All the others in the top 30 are generally good semantic relationships.

### rare relations 
generally model can't learn from sprase relations which only show up a couple of times. relations like Relations like bodyDiscovered (1), taoiseach (2), or mother (5) are too sparse.
My plan is to set a threshold and remove any relation that appears fewer than 50 or 100 times.  While we lose some specific facts, we can  create a denser, more learnable graph for the model.


## Entity Degree / connectivity analysis

count: 304395: we have ~305k unique entities in this core_triples set.
mean: 3.57: The average entity is connected to 3-4 other things. quite low..sparse graph. 
std: 84.22: degrees are not distributed evenly at all. some entities have a lot more connections than the avg. 

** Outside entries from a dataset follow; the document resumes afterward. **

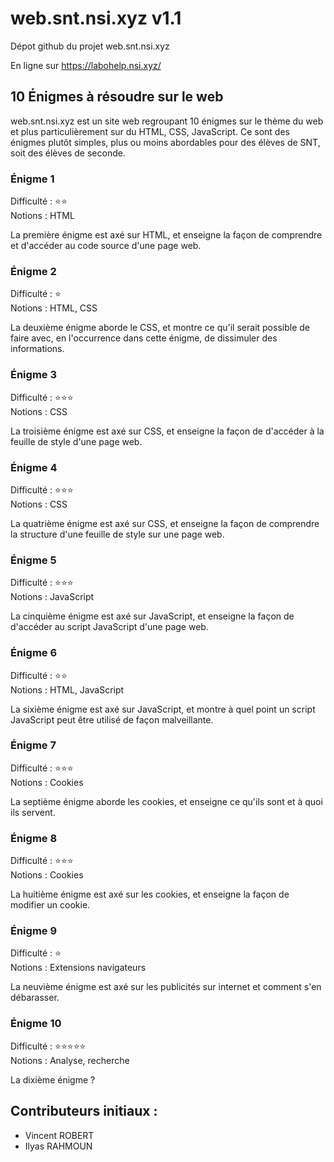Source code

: # web.snt.nsi.xyz v1.1

Dépot github du projet web.snt.nsi.xyz

En ligne sur https://labohelp.nsi.xyz/

## 10 Énigmes à résoudre sur le web

web.snt.nsi.xyz est un site web regroupant 10 énigmes sur le thème du web et plus particulièrement sur du HTML, CSS, JavaScript. Ce sont des énigmes plutôt simples, plus ou moins abordables pour des élèves de SNT, soit des élèves de seconde.

### Énigme 1

Difficulté : ⭐⭐<br>
Notions : HTML

La première énigme est axé sur HTML, et enseigne la façon de comprendre et d'accéder au code source d'une page web.

### Énigme 2

Difficulté : ⭐<br>
Notions : HTML, CSS

La deuxième énigme aborde le CSS, et montre ce qu'il serait possible de faire avec, en l'occurrence dans cette énigme, de dissimuler des informations.

### Énigme 3

Difficulté : ⭐⭐⭐<br>
Notions : CSS

La troisième énigme est axé sur CSS, et enseigne la façon de d'accéder à la feuille de style d'une page web.

### Énigme 4

Difficulté : ⭐⭐⭐<br>
Notions : CSS

La quatrième énigme est axé sur CSS, et enseigne la façon de comprendre la structure d'une feuille de style sur une page web.

### Énigme 5

Difficulté : ⭐⭐⭐<br>
Notions : JavaScript

La cinquième énigme est axé sur JavaScript, et enseigne la façon de d'accéder au script JavaScript d'une page web.

### Énigme 6

Difficulté : ⭐⭐<br>
Notions : HTML, JavaScript

La sixième énigme est axé sur JavaScript, et montre à quel point un script JavaScript peut être utilisé de façon malveillante.

### Énigme 7

Difficulté : ⭐⭐⭐<br>
Notions : Cookies

La septième énigme aborde les cookies, et enseigne ce qu'ils sont et à quoi ils servent.

### Énigme 8

Difficulté : ⭐⭐⭐<br>
Notions : Cookies

La huitième énigme est axé sur les cookies, et enseigne la façon de modifier un cookie.

### Énigme 9

Difficulté : ⭐<br>
Notions : Extensions navigateurs

La neuvième énigme est axé sur les publicités sur internet et comment s'en débarasser.

### Énigme 10

Difficulté : ⭐⭐⭐⭐⭐<br>
Notions : Analyse, recherche

La dixième énigme ?

## Contributeurs initiaux :
- Vincent ROBERT
- Ilyas RAHMOUN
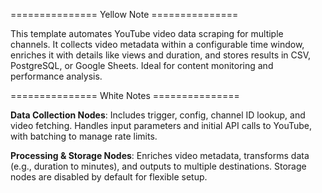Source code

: =============== Yellow Note ===============

This template automates YouTube video data scraping for multiple channels. It collects video metadata within a configurable time window, enriches it with details like views and duration, and stores results in CSV, PostgreSQL, or Google Sheets. Ideal for content monitoring and performance analysis.

=============== White Notes ===============

**Data Collection Nodes**: Includes trigger, config, channel ID lookup, and video fetching. Handles input parameters and initial API calls to YouTube, with batching to manage rate limits.

**Processing & Storage Nodes**: Enriches video metadata, transforms data (e.g., duration to minutes), and outputs to multiple destinations. Storage nodes are disabled by default for flexible setup.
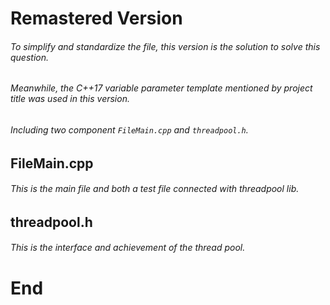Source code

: # Remastered Version
###### To simplify and standardize the file, this version is the solution to solve this question. 
###### Meanwhile, the C++17 variable parameter template mentioned by project title was used in this version.
###### Including two component `FileMain.cpp` and `threadpool.h`.


## FileMain.cpp
###### This is the main file and both a test file connected with threadpool lib.


## threadpool.h
###### This is the interface and achievement of the thread pool.


# End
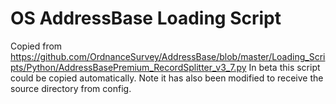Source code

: # OS AddressBase Loading Script
Copied from https://github.com/OrdnanceSurvey/AddressBase/blob/master/Loading_Scripts/Python/AddressBasePremium_RecordSplitter_v3_7.py
In beta this script could be copied automatically.
Note it has also been modified to receive the source directory from config.

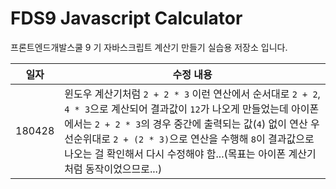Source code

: # FDS9 Javascript Calculator

프론트엔드개발스쿨 9 기 자바스크립트 계산기 만들기 실습용 저장소 입니다.

| 일자 | 수정 내용 |
| --- | ---- |
| 180428 | 윈도우 계산기처럼 `2 + 2 * 3` 이런 연산에서 순서대로 `2 + 2`, `4 * 3`으로 계산되어 결과값이 `12`가 나오게 만들었는데 아이폰에서는 `2 + 2 * 3`의 경우 중간에 출력되는 값(`4`) 없이 연산 우선순위대로 `2 + (2 * 3)`으로 연산을 수행해 `8`이 결과값으로 나오는 걸 확인해서 다시 수정해야 함...(목표는 아이폰 계산기처럼 동작이었으므로...) |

50% (median): 1.0: This is the most critical statistic. It means at least 50% of your entities have only ONE connection! These are "leaf" nodes. The model has no context for these entities and cannot learn a meaningful vector for them. They are pure noise for the training process.


max: 50000: This shows a massive "hub" entity, which is almost certainly the entity http://dbpedia.org/ontology/wikiPageRedirects is pointing to.


The Histogram: The "Zoomed-in View" plot confirms this visually. There is a gigantic bar at Degree = 1 with over 200,000 entities. This is the "long tail" of very sparsely connected nodes that we must prune.


The structure is dominated by a small number of massive "hubs" that connect to everything, while the vast majority of entities are on the periphery with very few connections.

### The Strategy: Pruning the Graph
Based on this analysis, my strategy is to perform a two-step pruning process to create a smaller, denser, and more semantically coherent graph.

Semantic Filtering: We will remove the relations from Category A and B using a "blacklist".


Frequency Pruning (K-Core Pruning): We will remove all relations that appear too infrequently and all entities that are not connected enough times.

when we split into train/val/test sets we should make sure that entities in our val/test also appear in train set.